Last time, we looked at three introductory ways to interact with fighting games: as a Fan, a Hobbyist, and a Daredevil. By proceeding through those levels, newcomers to the genre will develop their taste for fighting games without being put off by the challenges that are inherent to the genre. If you haven’t read that post yet, go take a look! Then, when you’re ready to move on, we’ll learn about two more levels below.
Level 4: The Scholar
This is where things start to get serious. For most people in the FGC, it’s enough to be a Fan, Hobbyist, or Daredevil. After all, fighting games routinely sell millions of copies, but tournaments don’t have millions of entrants (at least, not yet). But maybe you want more. That’s when you should consider becoming a Scholar.
If the Daredevil phase is centered on the rudiments of self-expression, this level takes self-expression to the next step: originality, customization, and imagination. As any artist will tell you, there’s no surefire algorithm that will always produce a new creative work. Still, the FGC has several good starting points.
The lab (i.e., training mode) is your best friend at this stage. By now, you’ll have encountered a number of impediments to your preferred style of play. Maybe you’ve got bad character matchups. Maybe there’s a player who just knows how to beat you. Maybe it’s just your own character who has advanced techniques that are currently beyond your reach. No matter what the obstacle may be, the lab is the place where you’ll learn to break through it.
You’ll have to shoulder most of the real work at this level by yourself – nobody else can lab for you. Still, you shouldn’t go it alone. Remember, the FGC is called a “community” for a reason! No matter which games or characters you play, there are people who have gone through the same struggles, who are currently going through the same struggles, or who will be willing to go through the same struggles just to lend a hand. Part of the fun of being a Scholar is making discoveries of your own, but another part is joining a community of researchers, theorists, and mad scientists. Reach out to your local scene. Look around on social media sites, Reddit, and Discord. One way or another, you’ll surely find a group of like-minded players who will help you build gameplans, develop tech, learn new skills, and more.
This may sound a lot like homework, but labbing can and should be fun. If it isn’t, then it’s time for some introspection: can you still have fun as a Daredevil or do you truly need to reach a higher plateau? Remember, there’s nothing bad or wrong about remaining a casual player! Think about it: how many people play pickup basketball, and how many play in the NBA? How many artists show their work for fun on Twitter, and how many show their work in museums? We couldn’t have a Fighting Game Community without players and fans of all levels. Plus, you don’t have to be a top player in order to be a beloved and vital part of the FGC. Our community is full of heroes, from tournament organizers and bracket runners to commentators, streamers, content creators, and more.
But if you do want to continue down the path of a serious competitor, there’s one more level that we’ll cover.
Level 5: The Warrior
If competition flows in your life’s blood, you’ll have the most fun when you’re challenged. Yet as you improve as a player, you may find that your friends are lagging behind. There’s no need to worry, though. The FGC has the perfect solution: the local.
The local tournament is one of the FGC’s finest traditions. There are hundreds and hundreds of locals across the globe, and they feature everything from brand-new titles to old-school classics. You may already know where your local arcade is. If so, great – get going! If not, take a look at our Event database. You may have to make some minor sacrifices in order to get out to your local, but the experience will be worth it. A local is every FGC competitor’s home away from home. A good one will be a source of fun and fulfillment for life.

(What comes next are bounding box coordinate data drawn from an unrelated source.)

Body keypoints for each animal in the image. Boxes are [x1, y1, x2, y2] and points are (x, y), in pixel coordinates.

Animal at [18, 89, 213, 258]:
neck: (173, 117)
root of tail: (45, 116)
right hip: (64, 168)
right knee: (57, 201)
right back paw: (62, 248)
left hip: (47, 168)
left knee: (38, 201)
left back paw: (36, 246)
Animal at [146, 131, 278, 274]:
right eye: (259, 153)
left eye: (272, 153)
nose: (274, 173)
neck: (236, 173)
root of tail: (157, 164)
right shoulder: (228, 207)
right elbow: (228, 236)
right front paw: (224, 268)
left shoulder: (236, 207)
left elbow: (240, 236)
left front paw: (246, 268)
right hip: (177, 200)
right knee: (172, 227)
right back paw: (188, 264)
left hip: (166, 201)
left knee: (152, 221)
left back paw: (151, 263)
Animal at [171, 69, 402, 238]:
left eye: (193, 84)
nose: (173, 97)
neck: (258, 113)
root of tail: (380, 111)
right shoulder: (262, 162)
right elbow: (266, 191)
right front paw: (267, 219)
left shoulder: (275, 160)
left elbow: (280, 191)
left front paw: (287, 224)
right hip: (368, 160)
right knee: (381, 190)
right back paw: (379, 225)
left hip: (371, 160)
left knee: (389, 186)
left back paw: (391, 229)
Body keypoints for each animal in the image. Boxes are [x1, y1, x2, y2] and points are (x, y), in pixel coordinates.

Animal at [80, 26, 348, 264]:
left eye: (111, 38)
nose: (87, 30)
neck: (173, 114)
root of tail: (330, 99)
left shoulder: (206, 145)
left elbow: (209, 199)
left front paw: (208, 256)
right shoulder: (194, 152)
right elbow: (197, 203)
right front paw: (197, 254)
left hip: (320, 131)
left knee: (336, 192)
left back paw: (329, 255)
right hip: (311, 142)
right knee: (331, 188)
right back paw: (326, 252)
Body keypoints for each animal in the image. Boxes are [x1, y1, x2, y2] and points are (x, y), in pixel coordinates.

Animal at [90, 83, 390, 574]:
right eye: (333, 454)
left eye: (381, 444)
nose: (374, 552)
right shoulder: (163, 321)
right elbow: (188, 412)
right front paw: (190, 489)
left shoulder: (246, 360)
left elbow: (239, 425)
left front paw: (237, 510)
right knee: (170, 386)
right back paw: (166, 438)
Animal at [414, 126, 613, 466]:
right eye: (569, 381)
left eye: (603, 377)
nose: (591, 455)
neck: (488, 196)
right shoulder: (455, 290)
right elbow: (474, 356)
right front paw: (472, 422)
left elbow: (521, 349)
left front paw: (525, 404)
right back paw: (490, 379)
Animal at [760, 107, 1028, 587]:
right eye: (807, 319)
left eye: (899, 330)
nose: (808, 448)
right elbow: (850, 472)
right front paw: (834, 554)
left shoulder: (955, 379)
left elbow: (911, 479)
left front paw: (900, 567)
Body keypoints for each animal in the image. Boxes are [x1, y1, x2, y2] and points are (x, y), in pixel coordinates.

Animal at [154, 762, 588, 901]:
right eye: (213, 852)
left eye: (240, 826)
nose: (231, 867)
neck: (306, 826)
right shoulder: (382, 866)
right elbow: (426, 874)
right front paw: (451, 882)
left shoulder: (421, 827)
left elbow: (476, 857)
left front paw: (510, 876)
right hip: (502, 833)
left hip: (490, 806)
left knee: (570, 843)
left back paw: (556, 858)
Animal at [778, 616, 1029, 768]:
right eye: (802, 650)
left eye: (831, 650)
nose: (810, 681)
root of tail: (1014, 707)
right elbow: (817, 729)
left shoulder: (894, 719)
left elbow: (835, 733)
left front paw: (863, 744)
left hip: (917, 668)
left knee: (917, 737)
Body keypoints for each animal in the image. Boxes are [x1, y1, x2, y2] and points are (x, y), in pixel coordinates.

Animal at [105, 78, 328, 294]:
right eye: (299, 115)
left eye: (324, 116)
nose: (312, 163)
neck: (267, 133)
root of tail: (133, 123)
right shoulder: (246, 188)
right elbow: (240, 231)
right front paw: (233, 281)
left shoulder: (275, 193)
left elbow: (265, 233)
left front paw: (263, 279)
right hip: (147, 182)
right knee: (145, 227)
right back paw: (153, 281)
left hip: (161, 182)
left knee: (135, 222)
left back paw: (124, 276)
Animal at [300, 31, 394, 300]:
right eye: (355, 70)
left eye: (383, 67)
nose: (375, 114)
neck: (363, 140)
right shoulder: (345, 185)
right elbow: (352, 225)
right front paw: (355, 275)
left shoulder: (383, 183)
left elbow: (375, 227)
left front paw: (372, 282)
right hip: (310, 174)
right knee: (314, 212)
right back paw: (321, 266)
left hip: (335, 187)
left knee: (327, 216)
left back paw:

You may find that your local is a little overwhelming at first. You’ll be entering an established social scene, your routines may be disrupted, and you’ll almost certainly run into players who are much stronger than you are. To help cut through all the noise, set small, realistic goals for yourself. Whatever your record is the first time you go, aim to win one or two more sets the next time – and then one or two more sets, and so on. Or, if you realize that players are taking advantage of a weakness of yours, work on improving that area of your game until the other players have to approach you in a different way.
You can also target specific individuals. By focusing on beating one person at a time, it’ll be easier to decide which skills to practice. Better yet, if you make things personal, you may be able to find a rival who you can race to the top. Just be sure to keep the rivalry healthy and respectful.
Be True To You
No matter which level you settle into, embrace it! This year alone, we’ve seen two champions rise from humble origins, so we have ample proof that there are many “right” ways to be part of the FGC. Ultimately, this is all a matter of taste and enjoyment, and the only person you have to please is yourself. If you treat fighting games like other games, you may find that the hardships overwhelm any positive experiences that you have. But by approaching the genre patiently and remaining true to yourself, you’ll open up a whole world of new joys and achievements.